**** Fragmento del documento
Es muy diferente si se sigue simplemente el curso de la historia, sin darse cuenta de ello, o si se lo sigue con el pensamiento puesto en las causas. Los cambios históricos tienen lugar no sólo en el segundo caso sino también en el primero, pero entonces se hacen esperar por más tiempo y únicamente acontecen después de que, conforme a su índole e importancia, han sacudido a la sociedad de manera funesta.6

  El conocimiento de las leyes históricas que rigen el desarrollo de las formas sociales debe, según los saintsimonistas, mitigar la revolución; según los marxistas debe reforzarla. Unos y otros le atribuyen la función de abreviar un proceso que se desarrolla automáticamente, de un modo na­tural.
********
**** Sección de datos
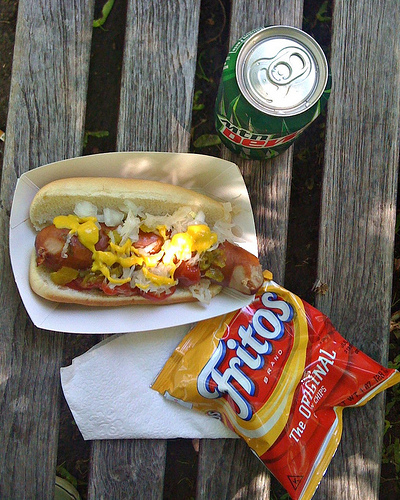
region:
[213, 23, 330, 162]
a can of Mountain Dew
********
**Completa lo siguiente:**
1) Según el fragmento sobre las leyes históricas, ¿por qué no da igual seguir el curso de la historia sin darse cuenta que seguirlo pensando en las causas? Responde en una a tres oraciones.
2) Contesta con base en el fragmento sobre las leyes históricas:
(a) Cuando se sigue la historia sin pensar en las causas, ¿después de qué acontecen los cambios históricos?
(b) Según los marxistas, ¿qué debe hacer con la revolución el conocimiento de las leyes históricas?
(c) ¿Qué función atribuyen a ese conocimiento tanto los saintsimonistas como los marxistas?
3) Prolonga el fragmento sobre las leyes históricas a partir de su última oración.
El listado no guarda relación con el fragmento sobre las leyes históricas.

**Soluciones propuestas:**
1) Los cambios históricos ocurren en los dos casos. Pero cuando se sigue la historia sin darse cuenta, se hacen esperar más y solo llegan después de haber sacudido a la sociedad de manera funesta, conforme a su índole e importancia.

2)
(a) Después de haber sacudido a la sociedad de manera funesta.
(b) Reforzarla.
(c) La de abreviar un proceso que se desarrolla automáticamente, de un modo natural.

3)
«La transformación revolucionaria —dice Bebel—, que cambia radicalmente todas las relaciones vitales de las personas y que en especial modifica también la posición de la mujer, está realizándose ya ante nuestros ojos. Sólo es cuestión de tiempo el que la sociedad tome en sus manos a la mayor escala posible esta transformación, acelere y generalice el proceso de transformación y permita con ello a todos sin excepción participar de sus numerosas y multifacéticas ventajas.»7

  De esta manera, la revolución se reducía a una transición más rápida hacia el capitalismo de estado que ya entonces se anunciaba. A pesar de la adopción de la lógica hegeliana, que habla del cambio como de un salto o una revolución, la transformación aparecía esencialmente como un incremento de escalas cuantitativo: los gérmenes de la planificación debían reforzarse, la distribución configurarse de una manera más racional. La teoría acerca de la partera de la historia rebaja la revolución a un mero progreso.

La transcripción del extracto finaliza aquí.